**Your goal:** Please reproduce the entries that follow, keeping each word intact.

Stored data entries
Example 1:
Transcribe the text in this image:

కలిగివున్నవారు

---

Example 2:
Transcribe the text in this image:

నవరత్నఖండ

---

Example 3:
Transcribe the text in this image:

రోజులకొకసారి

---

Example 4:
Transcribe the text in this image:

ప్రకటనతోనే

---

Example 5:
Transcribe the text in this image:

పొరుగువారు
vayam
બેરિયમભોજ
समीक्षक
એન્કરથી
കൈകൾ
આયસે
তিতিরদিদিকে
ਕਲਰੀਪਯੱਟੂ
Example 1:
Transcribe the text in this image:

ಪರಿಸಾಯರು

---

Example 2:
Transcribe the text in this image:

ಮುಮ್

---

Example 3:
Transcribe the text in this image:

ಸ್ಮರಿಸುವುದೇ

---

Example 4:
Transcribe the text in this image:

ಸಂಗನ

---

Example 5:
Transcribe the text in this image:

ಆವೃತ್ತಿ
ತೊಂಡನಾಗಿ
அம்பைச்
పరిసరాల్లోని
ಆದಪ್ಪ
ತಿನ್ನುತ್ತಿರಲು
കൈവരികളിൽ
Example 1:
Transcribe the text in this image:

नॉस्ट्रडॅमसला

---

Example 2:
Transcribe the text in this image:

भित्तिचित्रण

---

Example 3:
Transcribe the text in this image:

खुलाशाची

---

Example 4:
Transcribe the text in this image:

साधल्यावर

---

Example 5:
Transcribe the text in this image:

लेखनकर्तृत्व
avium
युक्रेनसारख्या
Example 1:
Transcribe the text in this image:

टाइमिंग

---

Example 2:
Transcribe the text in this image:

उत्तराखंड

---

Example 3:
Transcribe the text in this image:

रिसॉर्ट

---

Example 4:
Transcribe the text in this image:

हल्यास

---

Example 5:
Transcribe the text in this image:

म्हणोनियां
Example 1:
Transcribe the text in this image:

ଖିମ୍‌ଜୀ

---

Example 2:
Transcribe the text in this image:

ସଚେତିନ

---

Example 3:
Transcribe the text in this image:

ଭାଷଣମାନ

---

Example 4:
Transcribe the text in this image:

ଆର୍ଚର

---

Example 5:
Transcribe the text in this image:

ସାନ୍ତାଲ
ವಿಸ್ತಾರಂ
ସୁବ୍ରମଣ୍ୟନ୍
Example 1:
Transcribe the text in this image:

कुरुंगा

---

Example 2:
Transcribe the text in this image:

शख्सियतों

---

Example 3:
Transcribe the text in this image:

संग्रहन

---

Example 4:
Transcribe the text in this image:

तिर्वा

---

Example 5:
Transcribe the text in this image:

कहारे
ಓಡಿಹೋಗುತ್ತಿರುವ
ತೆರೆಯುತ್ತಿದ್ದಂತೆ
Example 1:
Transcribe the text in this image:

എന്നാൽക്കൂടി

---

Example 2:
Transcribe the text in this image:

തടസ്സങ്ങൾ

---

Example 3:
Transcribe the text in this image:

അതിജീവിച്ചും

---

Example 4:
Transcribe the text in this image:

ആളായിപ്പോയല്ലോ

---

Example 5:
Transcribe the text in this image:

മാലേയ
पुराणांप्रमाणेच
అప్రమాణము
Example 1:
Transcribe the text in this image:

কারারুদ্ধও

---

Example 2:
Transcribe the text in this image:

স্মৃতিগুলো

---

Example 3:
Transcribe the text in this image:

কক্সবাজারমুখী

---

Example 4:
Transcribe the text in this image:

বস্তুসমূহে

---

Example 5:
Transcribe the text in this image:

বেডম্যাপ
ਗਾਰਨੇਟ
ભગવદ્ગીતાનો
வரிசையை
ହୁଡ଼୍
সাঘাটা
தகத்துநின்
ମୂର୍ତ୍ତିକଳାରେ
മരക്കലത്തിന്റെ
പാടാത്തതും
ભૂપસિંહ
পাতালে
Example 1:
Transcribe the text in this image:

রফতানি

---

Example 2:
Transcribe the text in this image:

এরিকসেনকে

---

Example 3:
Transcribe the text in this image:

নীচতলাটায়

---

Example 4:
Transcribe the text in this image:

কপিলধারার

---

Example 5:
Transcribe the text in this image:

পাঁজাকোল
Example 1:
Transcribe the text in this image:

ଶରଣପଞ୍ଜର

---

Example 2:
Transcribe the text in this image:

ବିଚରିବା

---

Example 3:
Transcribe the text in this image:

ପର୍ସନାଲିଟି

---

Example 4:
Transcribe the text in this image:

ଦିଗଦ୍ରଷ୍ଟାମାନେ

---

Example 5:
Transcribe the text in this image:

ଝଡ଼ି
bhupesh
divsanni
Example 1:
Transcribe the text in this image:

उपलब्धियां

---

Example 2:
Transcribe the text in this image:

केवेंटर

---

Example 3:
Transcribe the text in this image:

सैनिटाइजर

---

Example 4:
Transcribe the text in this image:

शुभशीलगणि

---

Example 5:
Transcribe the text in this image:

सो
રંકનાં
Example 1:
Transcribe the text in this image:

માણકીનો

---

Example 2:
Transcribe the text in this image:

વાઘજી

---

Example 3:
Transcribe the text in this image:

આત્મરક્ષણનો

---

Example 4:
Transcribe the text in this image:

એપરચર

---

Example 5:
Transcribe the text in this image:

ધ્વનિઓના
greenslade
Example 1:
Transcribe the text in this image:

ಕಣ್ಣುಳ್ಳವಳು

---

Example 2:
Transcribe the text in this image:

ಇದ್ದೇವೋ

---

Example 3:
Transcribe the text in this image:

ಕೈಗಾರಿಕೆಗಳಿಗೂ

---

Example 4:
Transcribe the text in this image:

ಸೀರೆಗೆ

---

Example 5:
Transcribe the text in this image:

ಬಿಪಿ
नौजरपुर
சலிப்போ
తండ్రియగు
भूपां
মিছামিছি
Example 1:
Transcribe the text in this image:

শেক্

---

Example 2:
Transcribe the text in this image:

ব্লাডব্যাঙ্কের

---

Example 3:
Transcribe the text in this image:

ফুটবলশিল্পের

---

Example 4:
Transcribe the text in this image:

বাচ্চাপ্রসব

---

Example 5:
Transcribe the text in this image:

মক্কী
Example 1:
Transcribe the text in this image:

**Solved exercise:**
Example 1:
Transcribe the text in this image:

కలిగివున్నవారు

---

Example 2:
Transcribe the text in this image:

నవరత్నఖండ

---

Example 3:
Transcribe the text in this image:

రోజులకొకసారి

---

Example 4:
Transcribe the text in this image:

ప్రకటనతోనే

---

Example 5:
Transcribe the text in this image:

పొరుగువారు
vayam
બેરિયમભોજ
समीक्षक
એન્કરથી
കൈകൾ
આયસે
তিতিরদিদিকে
ਕਲਰੀਪਯੱਟੂ
Example 1:
Transcribe the text in this image:

ಪರಿಸಾಯರು

---

Example 2:
Transcribe the text in this image:

ಮುಮ್

---

Example 3:
Transcribe the text in this image:

ಸ್ಮರಿಸುವುದೇ

---

Example 4:
Transcribe the text in this image:

ಸಂಗನ

---

Example 5:
Transcribe the text in this image:

ಆವೃತ್ತಿ
ತೊಂಡನಾಗಿ
அம்பைச்
పరిసరాల్లోని
ಆದಪ್ಪ
ತಿನ್ನುತ್ತಿರಲು
കൈവരികളിൽ
Example 1:
Transcribe the text in this image:

नॉस्ट्रडॅमसला

---

Example 2:
Transcribe the text in this image:

भित्तिचित्रण

---

Example 3:
Transcribe the text in this image:

खुलाशाची

---

Example 4:
Transcribe the text in this image:

साधल्यावर

---

Example 5:
Transcribe the text in this image:

लेखनकर्तृत्व
avium
युक्रेनसारख्या
Example 1:
Transcribe the text in this image:

टाइमिंग

---

Example 2:
Transcribe the text in this image:

उत्तराखंड

---

Example 3:
Transcribe the text in this image:

रिसॉर्ट

---

Example 4:
Transcribe the text in this image:

हल्यास

---

Example 5:
Transcribe the text in this image:

म्हणोनियां
Example 1:
Transcribe the text in this image:

ଖିମ୍‌ଜୀ

---

Example 2:
Transcribe the text in this image:

ସଚେତିନ

---

Example 3:
Transcribe the text in this image:

ଭାଷଣମାନ

---

Example 4:
Transcribe the text in this image:

ଆର୍ଚର

---

Example 5:
Transcribe the text in this image:

ସାନ୍ତାଲ
ವಿಸ್ತಾರಂ
ସୁବ୍ରମଣ୍ୟନ୍
Example 1:
Transcribe the text in this image:

कुरुंगा

---

Example 2:
Transcribe the text in this image:

शख्सियतों

---

Example 3:
Transcribe the text in this image:

संग्रहन

---

Example 4:
Transcribe the text in this image:

तिर्वा

---

Example 5:
Transcribe the text in this image:

कहारे
ಓಡಿಹೋಗುತ್ತಿರುವ
ತೆರೆಯುತ್ತಿದ್ದಂತೆ
Example 1:
Transcribe the text in this image:

എന്നാൽക്കൂടി

---

Example 2:
Transcribe the text in this image:

തടസ്സങ്ങൾ

---

Example 3:
Transcribe the text in this image:

അതിജീവിച്ചും

---

Example 4:
Transcribe the text in this image:

ആളായിപ്പോയല്ലോ

---

Example 5:
Transcribe the text in this image:

മാലേയ
पुराणांप्रमाणेच
అప్రమాణము
Example 1:
Transcribe the text in this image:

কারারুদ্ধও

---

Example 2:
Transcribe the text in this image:

স্মৃতিগুলো

---

Example 3:
Transcribe the text in this image:

কক্সবাজারমুখী

---

Example 4:
Transcribe the text in this image:

বস্তুসমূহে

---

Example 5:
Transcribe the text in this image:

বেডম্যাপ
ਗਾਰਨੇਟ
ભગવદ્ગીતાનો
வரிசையை
ହୁଡ଼୍
সাঘাটা
தகத்துநின்
ମୂର୍ତ୍ତିକଳାରେ
മരക്കലത്തിന്റെ
പാടാത്തതും
ભૂપસિંહ
পাতালে
Example 1:
Transcribe the text in this image:

রফতানি

---

Example 2:
Transcribe the text in this image:

এরিকসেনকে

---

Example 3:
Transcribe the text in this image:

নীচতলাটায়

---

Example 4:
Transcribe the text in this image:

কপিলধারার

---

Example 5:
Transcribe the text in this image:

পাঁজাকোল
Example 1:
Transcribe the text in this image:

ଶରଣପଞ୍ଜର

---

Example 2:
Transcribe the text in this image:

ବିଚରିବା

---

Example 3:
Transcribe the text in this image:

ପର୍ସନାଲିଟି

---

Example 4:
Transcribe the text in this image:

ଦିଗଦ୍ରଷ୍ଟାମାନେ

---

Example 5:
Transcribe the text in this image:

ଝଡ଼ି
bhupesh
divsanni
Example 1:
Transcribe the text in this image:

उपलब्धियां

---

Example 2:
Transcribe the text in this image:

केवेंटर

---

Example 3:
Transcribe the text in this image:

सैनिटाइजर

---

Example 4:
Transcribe the text in this image:

शुभशीलगणि

---

Example 5:
Transcribe the text in this image:

सो
રંકનાં
Example 1:
Transcribe the text in this image:

માણકીનો

---

Example 2:
Transcribe the text in this image:

વાઘજી

---

Example 3:
Transcribe the text in this image:

આત્મરક્ષણનો

---

Example 4:
Transcribe the text in this image:

એપરચર

---

Example 5:
Transcribe the text in this image:

ધ્વનિઓના
greenslade
Example 1:
Transcribe the text in this image:

ಕಣ್ಣುಳ್ಳವಳು

---

Example 2:
Transcribe the text in this image:

ಇದ್ದೇವೋ

---

Example 3:
Transcribe the text in this image:

ಕೈಗಾರಿಕೆಗಳಿಗೂ

---

Example 4:
Transcribe the text in this image:

ಸೀರೆಗೆ

---

Example 5:
Transcribe the text in this image:

ಬಿಪಿ
नौजरपुर
சலிப்போ
తండ్రియగు
भूपां
মিছামিছি
Example 1:
Transcribe the text in this image:

শেক্

---

Example 2:
Transcribe the text in this image:

ব্লাডব্যাঙ্কের

---

Example 3:
Transcribe the text in this image:

ফুটবলশিল্পের

---

Example 4:
Transcribe the text in this image:

বাচ্চাপ্রসব

---

Example 5:
Transcribe the text in this image:

মক্কী
Example 1:
Transcribe the text in this image:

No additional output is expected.